Gingered Mango Salsa

Ingredients:
1/4 Habanero chile
-or-
1 Whole jalapeno
;seeded and finely chopped
3/4 ts Soy sauce
1 c Mango, peeled and diced
1/4 c Brown sugar
1/4 ts Ground cloves
1 sm Garlic clove, finely chopped
1 tb Fresh ginger, finely chopped
1 pn Salt
Instructions:
Combine and mix prepared ingredients in a small bowl. Salsa texture should be coarse.

Coyote Summer Salsa

Ingredients:
2 Oranges peeled & cut into
Pieces
1 sm Onion chopped fine
2 + (to your heat level
Liking) minced Habaneros
1/4 + cup chopped cilantro
Leaves *no stems*
3 tb Fresh lime juice
2 ts Extra virgin olive oil
1/2 ts Dried Mexican oregano
1/4 ts Salt
Instructions:
Mix it all together - let it sit for a 1/2 hour- then open a bag of your favorite tortilla chips & a bottle of good ale - enjoy :-)

Cilantro Salsa

Ingredients:
2 tb Green chiles, diced
1 Garlic clove(s), minced
3/4 c White onion(s), minced
1 ds Salsa habanero
1/2 c Cilantro, chopped
Lightly packed
3 tb Canola oil
1 tb Lime juice
1 tb Mock Sour Cream
(see pg 53)
Instructions:
Combine all ingredients in a blender and puree. Set aside to cool or store in the refrigerator for up to 2 weeks.

"My Evil Twin" Habanero Salsa

Ingredients:
2 tb Olive oil
1 md Onion -- chopped
1 Green bell pepper --
Chopped
1 Red bell pepper -- chopped
1/2 c Chicken broth
4 Chiles habanero -- minced
6 md Tomatoes -- skinned &
Diced
2 cn Tomatoes -- diced
2 tb Lime juice
2 tb Lemon juice
1 ts Dried coriander leaf
1 ts Oregano
1 tb Sugar or honey -- optional
Salt and pepper -- to taste
1/4 c Fresh parsley -- chopped
2 Anaheim chili pepper --
Chopped
Instructions:
Saute the onions, bell peppers, and anaheims in the oil for a few minutes then add the chicken broth and saute until the broth is about gone.

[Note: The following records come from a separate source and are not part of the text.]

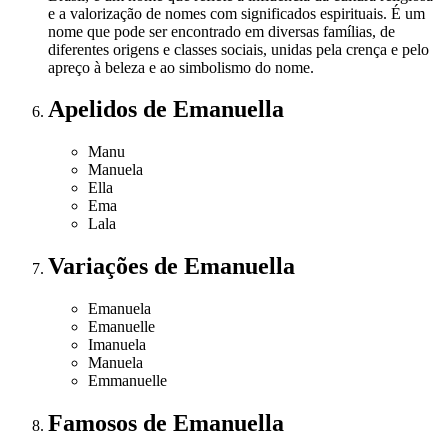
e a valorização de nomes com significados espirituais. É um
nome que pode ser encontrado em diversas famílias, de
diferentes origens e classes sociais, unidas pela crença e pelo
apreço à beleza e ao simbolismo do nome.
Apelidos
de Emanuella
Manu
Manuela
Ella
Ema
Lala
Variações
de Emanuella
Emanuela
Emanuelle
Imanuela
Manuela
Emmanuelle
Famosos
de Emanuella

Add the habaneros (I roasted mine first), the diced tomatoes (okay, I added the extra two cans to cut the heat down a bit, so if you want it super hot you can eliminate the cans or a couple of the habaneros), lime and lemon juices, coriander, oregano, sugar, salt and pepper. Simmer for 20 or 30 minutes and add the parsley and simmer a few more minutes.

Wednesday, July 26, 2006

Hot Chicken Seasoning

scotch bonnets
thai chilies
green Jalapeno
habanero peppers

Dry them out(i do them in a warm oven) when thoroughly dry
put them in a coffee grinder with some black peppercorns and grind until fine.

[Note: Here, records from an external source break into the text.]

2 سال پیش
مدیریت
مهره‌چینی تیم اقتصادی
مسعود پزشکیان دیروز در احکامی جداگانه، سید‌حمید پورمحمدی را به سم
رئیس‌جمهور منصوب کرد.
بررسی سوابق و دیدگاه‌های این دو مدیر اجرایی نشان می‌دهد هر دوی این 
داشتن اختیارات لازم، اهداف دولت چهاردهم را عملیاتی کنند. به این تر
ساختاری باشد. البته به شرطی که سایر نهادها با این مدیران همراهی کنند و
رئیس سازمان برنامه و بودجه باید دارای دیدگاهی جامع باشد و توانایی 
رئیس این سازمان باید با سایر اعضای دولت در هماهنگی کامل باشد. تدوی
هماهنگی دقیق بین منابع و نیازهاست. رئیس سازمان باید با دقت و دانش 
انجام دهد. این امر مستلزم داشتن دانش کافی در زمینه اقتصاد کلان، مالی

mix with salt, garlic powder, cumin and (if you can believe this) a touch of unsweetened lemon kool-aid powder.

This stuff is really stinkin hot and is awesome on wings...especially if you like your wings crispy and hot.

Spicy Meatballs

1 lb. ground sirloin
1/4 lb. ground lamb
1 cup bread crumbs
1/2 cup water
1/4 cup chopped flat-leaf parsley
1/4 cup grated Parmigiano Reggiano cheese
2 eggs
1 tablespoon habanero powder
1 teaspoon cayenne pepper
1 teaspoon salt

Mix together and shape into meatballs.

In a cast iron skillet, brown the meat balls in olive oil. When browned, simmer in your pasta sauce for 20 minutes.

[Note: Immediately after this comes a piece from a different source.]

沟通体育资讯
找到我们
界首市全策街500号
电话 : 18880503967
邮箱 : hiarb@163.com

Now, serve the spicy meatballs over linguini or your favorite pasta.

Habanero Tuna

2 tuna fillets, sushi quality. Rub a little salt on them.

In a mortis and pestle, put 1/2 cup raw almonds, 1/4 cup black peppercorns. Grind well, but not quite to a powder. Add 2 teaspoons habanero powder. Mix. This is the crust for your tuna.

On a plate, take your tuna fillets and roll them in the crust.

In a hot saute pan, heat some sesame oil. Sear the tuna on both sides, keeping it medium rare in the middle.

Serve with roasted potatoes and a lemon cut in half for squeezing.